According to a report by news agency PTI, in the past six months, Customs at the IGI Airport alone has booked around 16 cases under the NDPS Act which is the highest at any airport. Almost 33.7 kg of heroin and 12.60 kg of Cocaine have been seized from international passengers, mostly nationals of African origin.

why are we continuing to do any trade with a terrorist state like Pakistan, seeing how this facility is being abused by criminals and terrorists acting at the directions of Pakistan’s notorious spy agency ISI? The Attari-Wagah border crossing must be shut down just like the trade crossings in Kashmir were shut – explosive RDX for the 2019 Pulwama attack had reportedly been smuggled through those LoC border crossings.

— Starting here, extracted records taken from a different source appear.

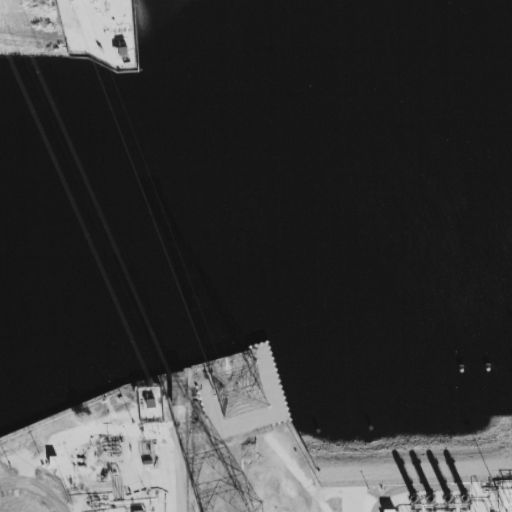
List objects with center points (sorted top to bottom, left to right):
road: (18, 10)
river: (254, 184)
power tower: (238, 391)
road: (190, 467)
road: (33, 488)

The volume of narcotics smuggling going on in Bharat, and its links to terror outfits, shows that it is high time that we considered strict laws along the lines of Singapore to deal with this menace. But even if tougher laws are passed, can our higher judiciary, hijacked as it is by left-liberal Lutyens elites, which commutes death sentences of even brutal child rapists and murderers, be trusted to place national interests paramount and apply those tough anti-drug laws?

Or are we doomed to forever remain a soft state, an open field for foreign interests, internal fifth columnists, terrorists and criminals to do as they wish?